I become aware of the warmth and comfort of my bed.

I have a roof over my head.

My body takes a deeper breath and relaxes.

Yes. In this moment I am safe and secure. I have a lot.

I acknowledge the comfort of the mattress (handed on by a friend), the bed, carpet and floor - everything right down to the earth.

Then what’s on top: the sheet (great quality op shop find), feather doona (too warm for a friend), the ceiling, roof, insulation, tiles, sky and universe. All things I usually take for granted.


Learning gratitude

I’m thankful I attended a Nonviolent Communication (NVC) workshop because I learned how to

articulate what I’m grateful for. On that night and many others, this practice brought me peace and sleep.

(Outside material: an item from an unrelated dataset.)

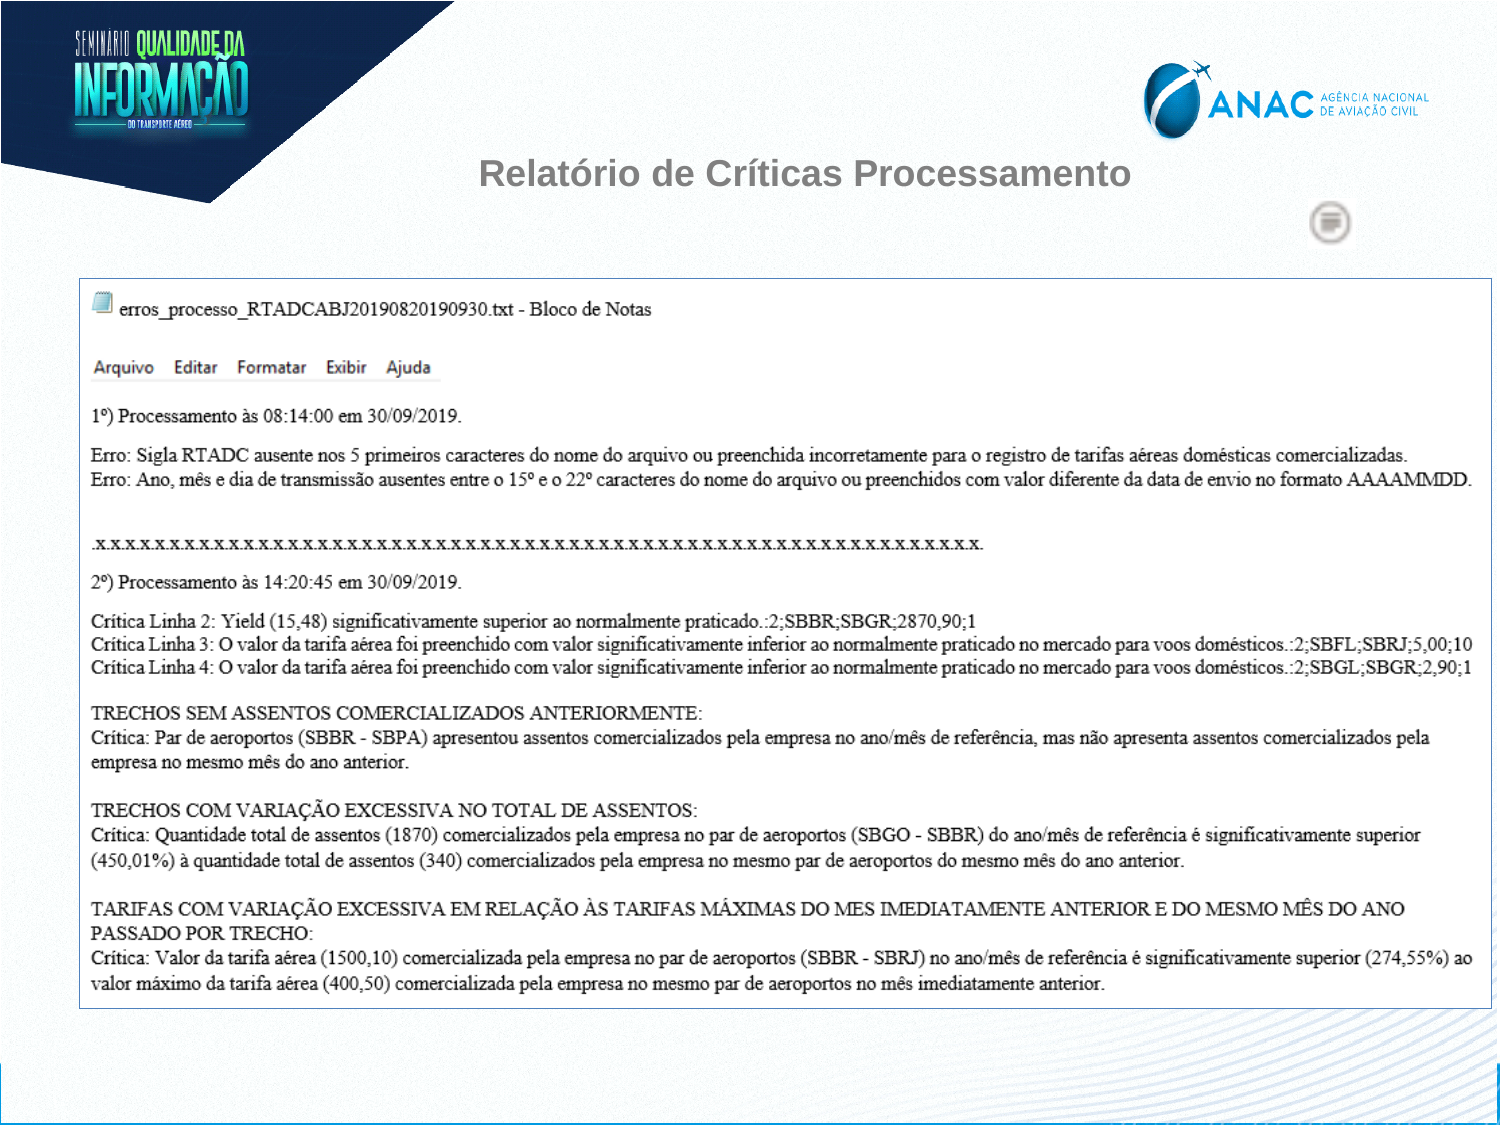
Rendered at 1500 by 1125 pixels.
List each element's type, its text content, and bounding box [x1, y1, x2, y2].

It works in a similar way to a grounding technique for Post Traumatic Stress Disorder (PTSD) that I learned in counselling. When I was highly anxious, finding and naming, silently or aloud, five things I could see, hear, sense or feel would gradually shift my brain from fight/flight mode in the amygdala and bring the decision making prefrontal cortex back on line.


Naming things in gratitude also calms my nervous system.


Writing gratitude

When my sister sent me a gift of a small and very beautiful book she’d bought in Paris - I experienced gratitude and grief simultaneously.

I loved the work of an artist in California on the cover. My sister said, “It’s so you!” and it was. But I was also sad because I just could not see myself using it.


I really wanted to use it and so I asked the question, “Is there something I can use it for?” The next day I was gifted an answer and I began a new and very special gratitude journal.

When it was full, I bought another and another by the same artist. They all have a magnetic catch that symbolises to me how easily things I need come to me – like a magnet. I found that gratitude is a practice that supports manifestation.


Sharing gratitude

Writing a letter of gratitude to a dear friend had me going

back through diaries to discover that we first met in 1999. Wow! Twenty-two years ago! Reflecting on all the things we’d done together and the myriad of ways she’d supported me was an inspiring ‘stock take’ that left me in awe. I made a date to read it to her. She was moved to tears and in fact we both cried with joy. The love between us was overflowing and it was a very special and memorable experience. I’ll be giving this gift to other people in my life.


And it turned out this gift of gratitude to my friend was also a gift to me.